The problem with Alston and Buie has been durability. The former has been held back by knee and neck problems over the past two years, but he says he is finally healthy for the first time in Morgantown. The latter rusher missed time last year with a miriad of nagging injuries.

The depth chart contains simply a question mark after these two, as Garrison's status remains hazy and D'Vontis Arnold, a freshman walk-on from Florida's Miramar High, is the only true running back remaining after freshman Torry Clayton transferred out of town and scholarship player Roshard Burney didn't qualify academically.

Fullback Ryan Clarke has been mentioned as a possible change-of-pace back, but Holgerson seems to like him more as a blocking back. Clarke didn't touch the football once last season.

"Ryan Clarke is a guy that can do multiple things for us,'' Holgorsen said in the previously-cited Charleston Gazette article. "Donovan Miles has been a bigger guy. Cody Clay has been doing some stuff where he can do some tight end-fullback stuff. We've got quite a few bodies, but we're going to need all of them, that's for sure.''

"We've got quite a few bodies, but we're going to need every one of them, that's for sure," Holgorsen said.

Dustin Garrison emerged from the pack of WVU running backs last year, but injuries could open up the position to a number of other contributors.

Offensive Line

With all the potential offensive dynamite, the o-line looks to finally have some quality depth for the first time in a while, returning four starters.

That lot includes three seniors, led by center-and-perpetual-Rimmington-Award-finalist Joe Madsen, who has 38 starts and is consistently considered for the award given to the nation's best center. The unit also welcomes back 24-time starter Josh Jenkins, who missed all of last season with a knee injury, at tackle and Jeff Braun at right guard. These three provide a boatload of in-game experience, while junior Pat Eger is the third returning starter at the other tackle spot.

Sophomore lineman and sometimes aircraft carrier Quinton Spain moves from guard to left tackle after playing alongside Eger in all 13 games last season.
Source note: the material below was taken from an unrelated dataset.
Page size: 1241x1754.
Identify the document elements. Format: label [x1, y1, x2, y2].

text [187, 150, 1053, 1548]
Russell Haughton-James and Brandon Jackson make the depth chart as reserve guards. John Bassler should see time behind Madsen at center, while JUCO transfer Mark Glowinski, Curtis Feigt and Nick Kindler are also likely to log time at tackle or where needed.
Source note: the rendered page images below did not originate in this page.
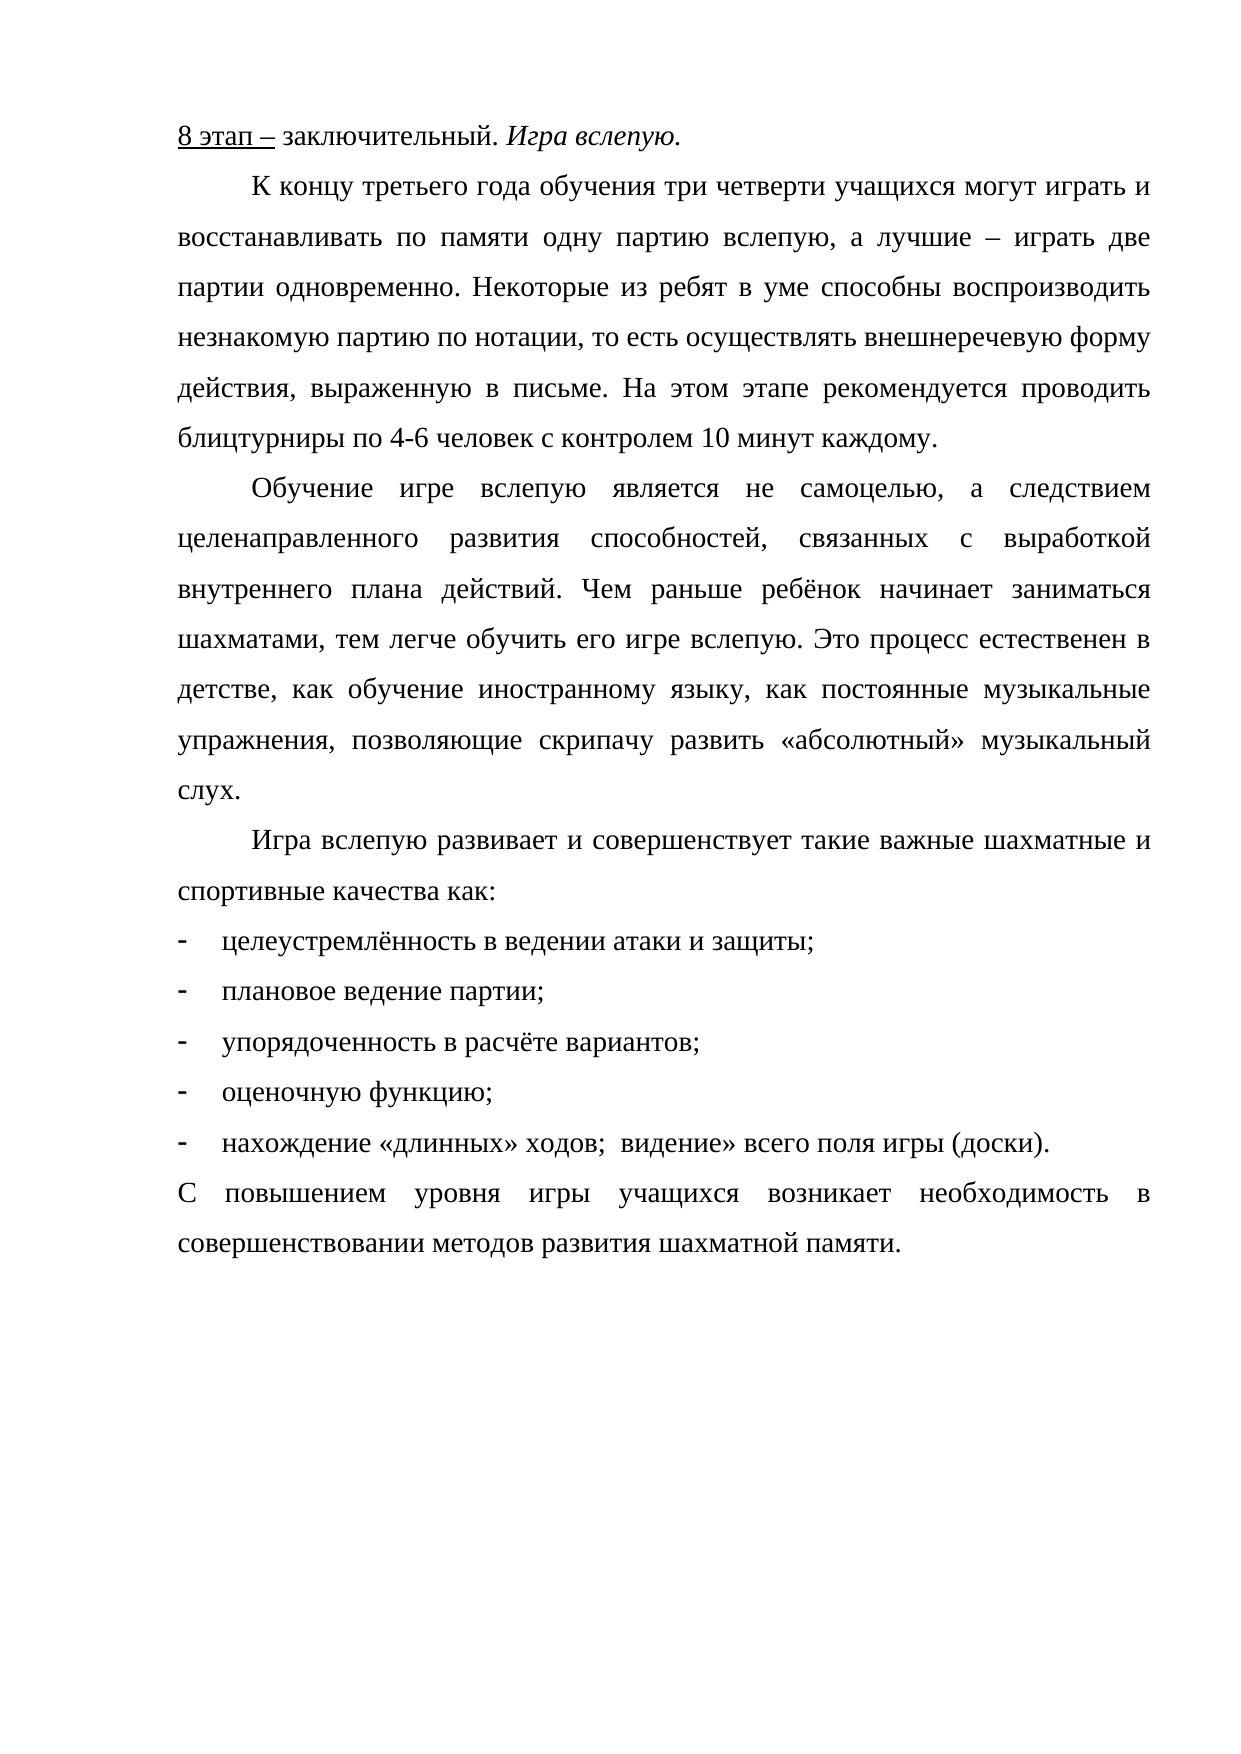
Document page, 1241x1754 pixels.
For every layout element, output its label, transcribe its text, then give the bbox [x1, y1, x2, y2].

list целеустремлённость в ведении атаки и защиты; [177, 923, 1152, 957]
list С повышением уровня игры учащихся возникает необходимость в совершенствовании методов развития шахматной памяти. [177, 1175, 1152, 1259]
list упорядоченность в расчёте вариантов; [177, 1024, 1152, 1058]
list оценочную функцию; [177, 1074, 1152, 1108]
text Игра вслепую развивает и совершенствует такие важные шахматные и спортивные качества как: [177, 822, 1152, 906]
list нахождение «длинных» ходов; видение» всего поля игры (доски). [177, 1125, 1152, 1158]
text 8 этап – заключительный. Игра вслепую. [177, 118, 1152, 152]
text К концу третьего года обучения три четверти учащихся могут играть и восстанавливать по памяти одну партию вслепую, а лучшие – играть две партии одновременно. Некоторые из ребят в уме способны воспроизводить незнакомую партию по нотации, то есть осуществлять внешнеречевую форму действия, выраженную в письме. На этом этапе рекомендуется проводить блицтурниры по 4-6 человек с контролем 10 минут каждому. [177, 168, 1152, 453]
text Обучение игре вслепую является не самоцелью, а следствием целенаправленного развития способностей, связанных с выработкой внутреннего плана действий. Чем раньше ребёнок начинает заниматься шахматами, тем легче обучить его игре вслепую. Это процесс естественен в детстве, как обучение иностранному языку, как постоянные музыкальные упражнения, позволяющие скрипачу развить «абсолютный» музыкальный слух. [177, 470, 1152, 806]
list плановое ведение партии; [177, 973, 1152, 1007]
The returning talent here helped the Mountaineer offense average 37.6 point per game while setting the record book on fire with heretofore unheard of offensive heroics. With the glut of in-game experience returning to this unit, plus the reported play of some of the up-and-comers mentioned, it looks like the o-line will more than hold its own while the offense runs while in Year Two under Holgs.
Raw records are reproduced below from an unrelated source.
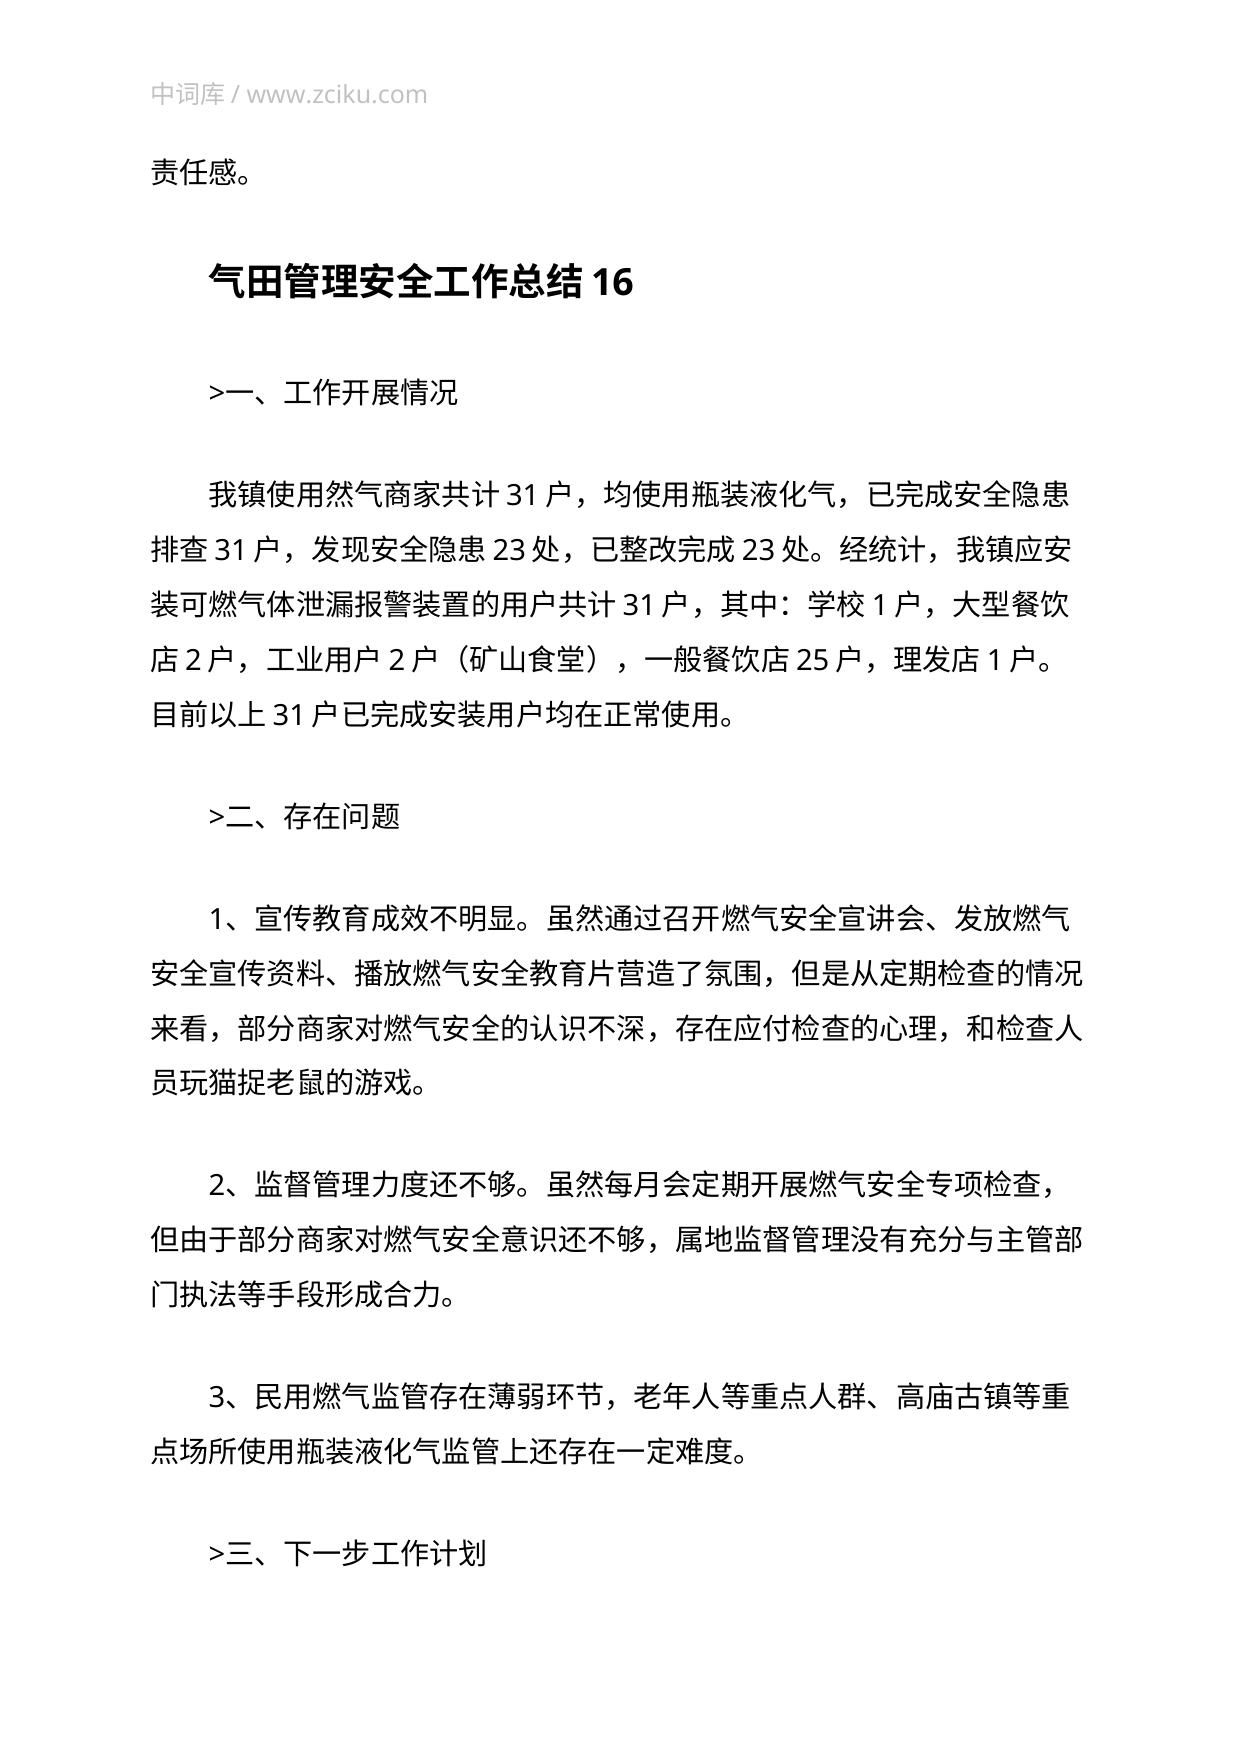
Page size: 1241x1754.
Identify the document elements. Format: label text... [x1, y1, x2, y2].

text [150, 150, 1090, 192]
text 2、监督管理力度还不够。虽然每月会定期开展燃气安全专项检查，但由于部分商家对燃气安全意识还不够，属地监督管理没有充分与主管部门执法等手段形成合力。 [150, 1162, 1090, 1314]
text 1、宣传教育成效不明显。虽然通过召开燃气安全宣讲会、发放燃气安全宣传资料、播放燃气安全教育片营造了氛围，但是从定期检查的情况来看，部分商家对燃气安全的认识不深，存在应付检查的心理，和检查人员玩猫捉老鼠的游戏。 [150, 895, 1090, 1102]
text >一、工作开展情况 [150, 369, 1090, 412]
text 气田管理安全工作总结16 [150, 252, 1090, 306]
text 3、民用燃气监管存在薄弱环节，老年人等重点人群、高庙古镇等重点场所使用瓶装液化气监管上还存在一定难度。 [150, 1373, 1090, 1471]
text >三、下一步工作计划 [150, 1530, 1090, 1573]
text >二、存在问题 [150, 793, 1090, 836]
text 我镇使用然气商家共计31户，均使用瓶装液化气，已完成安全隐患排查31户，发现安全隐患23处，已整改完成23处。经统计，我镇应安装可燃气体泄漏报警装置的用户共计31户，其中：学校1户，大型餐饮店2户，工业用户2户（矿山食堂），一般餐饮店25户，理发店1户。目前以上31户已完成安装用户均在正常使用。 [150, 471, 1090, 734]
A rare shot of the WVU offensive line pre-game.


The offense is going to put up some points, folks. Ultimately the question going into WVU's inaugural season in the Big 12 is whether or not the offense is going to be able to match touchdown for touchdown with the other explosive, pass-first attacks that the Mountaineers are going to be meeting week after week.

The vivid memories of the 70 points the Mountaineers put on the Clemson Tigers in the Orange Bowl last year has led many Mountaineer fans to expect no less than 50-points a game from this senior-led unit. With an unproven defense and suspect special teams, the Mountaineers might need every point of that.